▶ [What needs to be done] Reproduce all of the records below word for word, leaving out the pictures.
= = = =
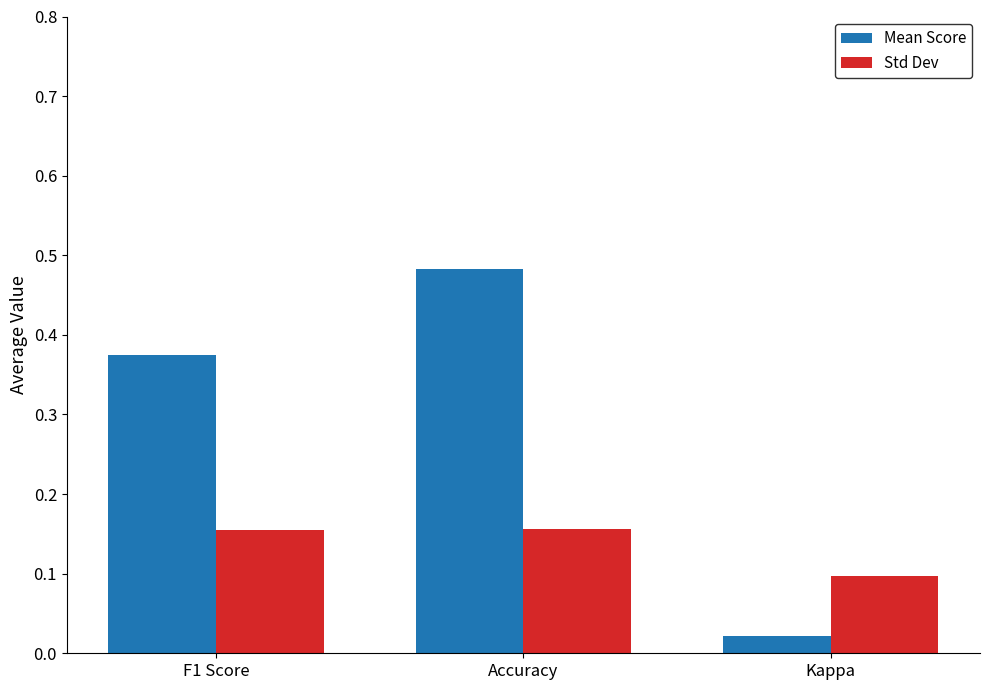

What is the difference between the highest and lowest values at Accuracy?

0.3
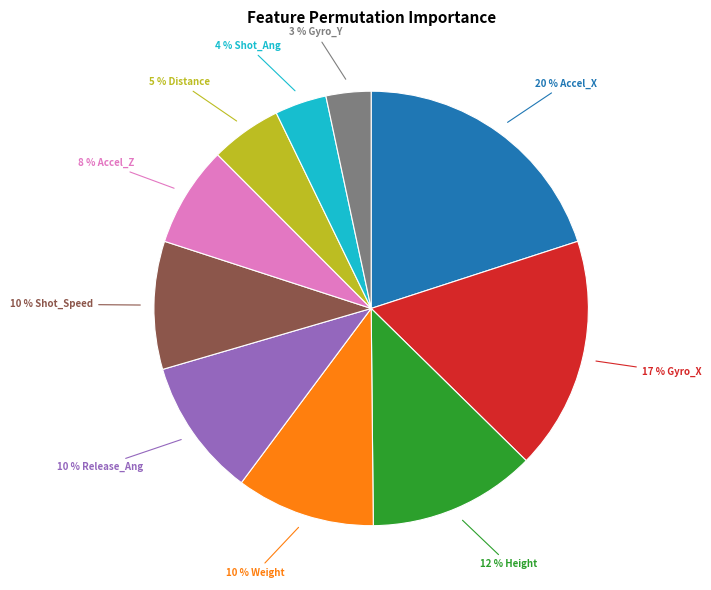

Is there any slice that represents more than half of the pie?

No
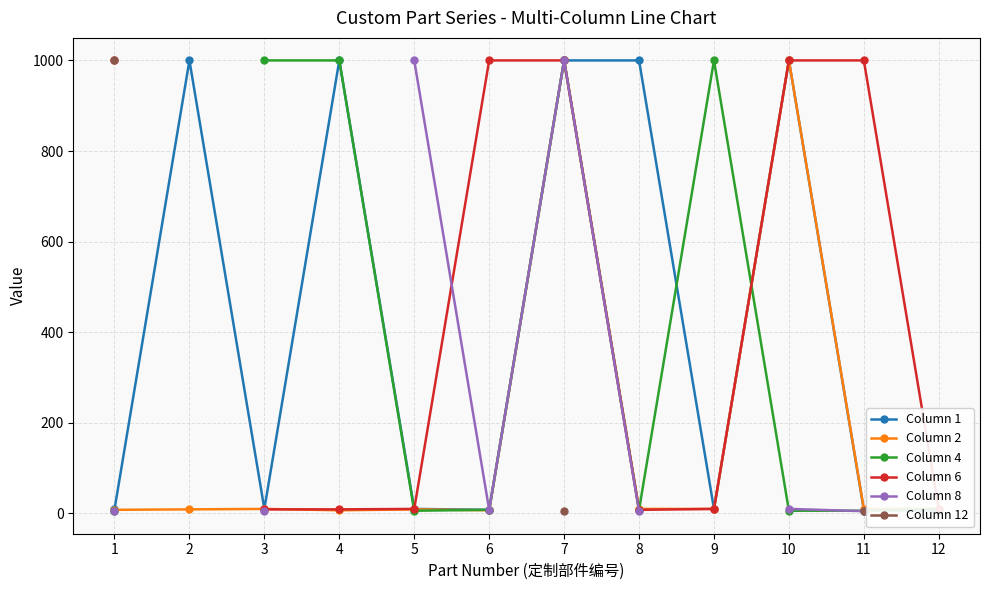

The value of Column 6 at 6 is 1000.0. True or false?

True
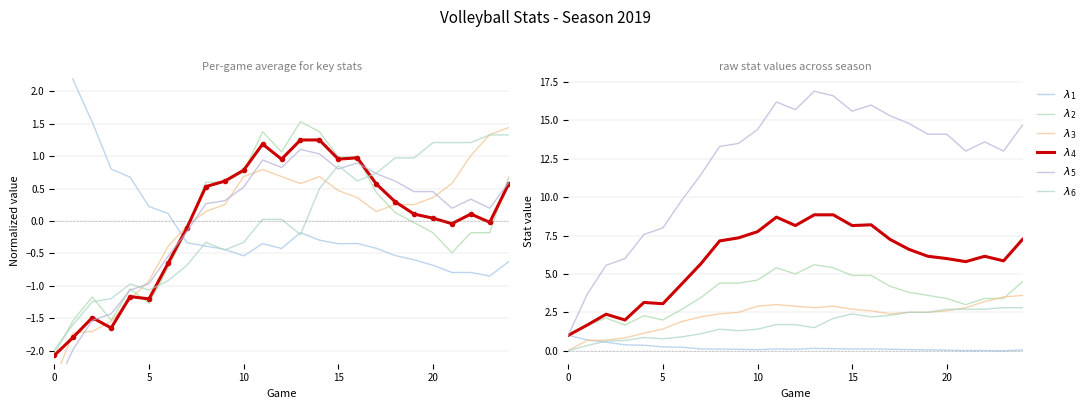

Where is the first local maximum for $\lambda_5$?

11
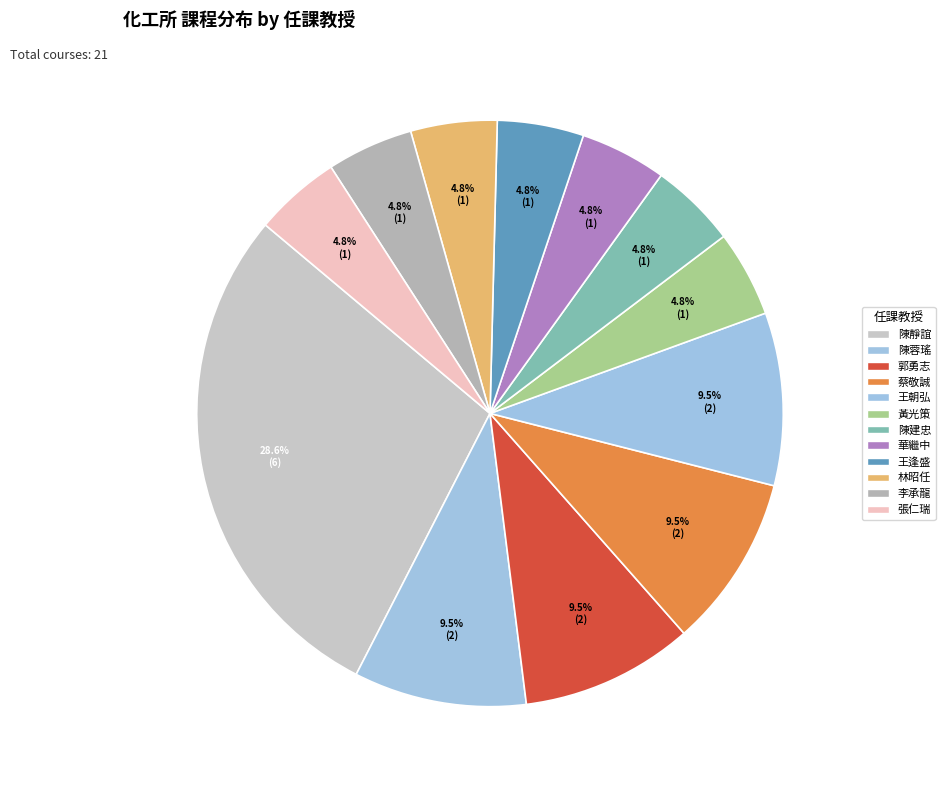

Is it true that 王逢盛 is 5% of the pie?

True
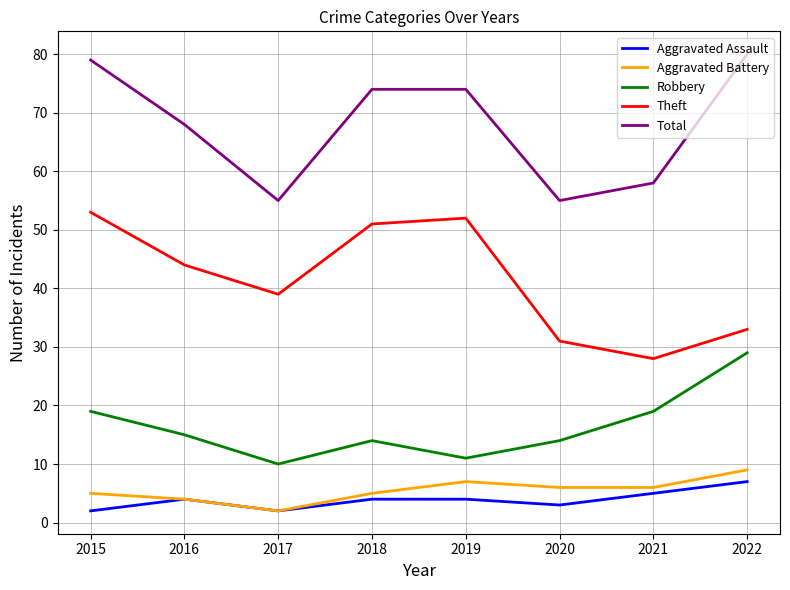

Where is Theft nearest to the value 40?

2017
= = = =
▶ [Response to this task]
What is the difference between the highest and lowest values at Accuracy?

0.3

Is there any slice that represents more than half of the pie?

No

The value of Column 6 at 6 is 1000.0. True or false?

True

Where is the first local maximum for $\lambda_5$?

11

Is it true that 王逢盛 is 5% of the pie?

True

Where is Theft nearest to the value 40?

2017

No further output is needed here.